* **What you will do**
The required answer is every line of the data containing the word "cereal".

(Data supplied begins)

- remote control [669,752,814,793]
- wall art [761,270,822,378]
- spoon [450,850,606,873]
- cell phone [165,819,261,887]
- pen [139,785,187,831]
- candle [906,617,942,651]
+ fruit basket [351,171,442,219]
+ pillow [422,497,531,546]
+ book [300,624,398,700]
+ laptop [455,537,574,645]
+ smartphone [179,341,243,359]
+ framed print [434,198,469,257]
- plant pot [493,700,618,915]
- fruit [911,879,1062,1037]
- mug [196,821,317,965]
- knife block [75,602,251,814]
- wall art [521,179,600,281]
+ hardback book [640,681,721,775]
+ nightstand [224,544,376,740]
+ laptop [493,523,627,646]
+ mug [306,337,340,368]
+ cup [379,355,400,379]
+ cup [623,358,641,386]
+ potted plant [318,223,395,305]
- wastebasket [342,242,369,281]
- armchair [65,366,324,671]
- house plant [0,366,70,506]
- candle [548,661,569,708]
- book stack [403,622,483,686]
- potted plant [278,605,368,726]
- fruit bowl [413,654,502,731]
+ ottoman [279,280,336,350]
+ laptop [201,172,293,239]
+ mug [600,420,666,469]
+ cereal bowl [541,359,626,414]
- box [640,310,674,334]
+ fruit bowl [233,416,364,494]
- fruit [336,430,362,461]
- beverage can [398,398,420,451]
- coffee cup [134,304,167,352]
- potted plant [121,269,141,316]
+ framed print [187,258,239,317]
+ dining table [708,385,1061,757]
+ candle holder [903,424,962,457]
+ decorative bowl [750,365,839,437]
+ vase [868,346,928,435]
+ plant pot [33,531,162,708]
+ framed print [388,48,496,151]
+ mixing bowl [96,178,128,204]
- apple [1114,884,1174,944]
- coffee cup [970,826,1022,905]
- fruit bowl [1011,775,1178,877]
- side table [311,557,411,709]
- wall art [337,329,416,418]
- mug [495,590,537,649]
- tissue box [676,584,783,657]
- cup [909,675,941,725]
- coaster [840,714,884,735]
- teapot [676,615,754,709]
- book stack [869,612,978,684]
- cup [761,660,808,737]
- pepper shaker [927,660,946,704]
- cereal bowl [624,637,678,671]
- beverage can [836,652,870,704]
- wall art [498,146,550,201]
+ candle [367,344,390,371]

(Data supplied ends)

* **Exercise answer**
+ cereal bowl [541,359,626,414]
- cereal bowl [624,637,678,671]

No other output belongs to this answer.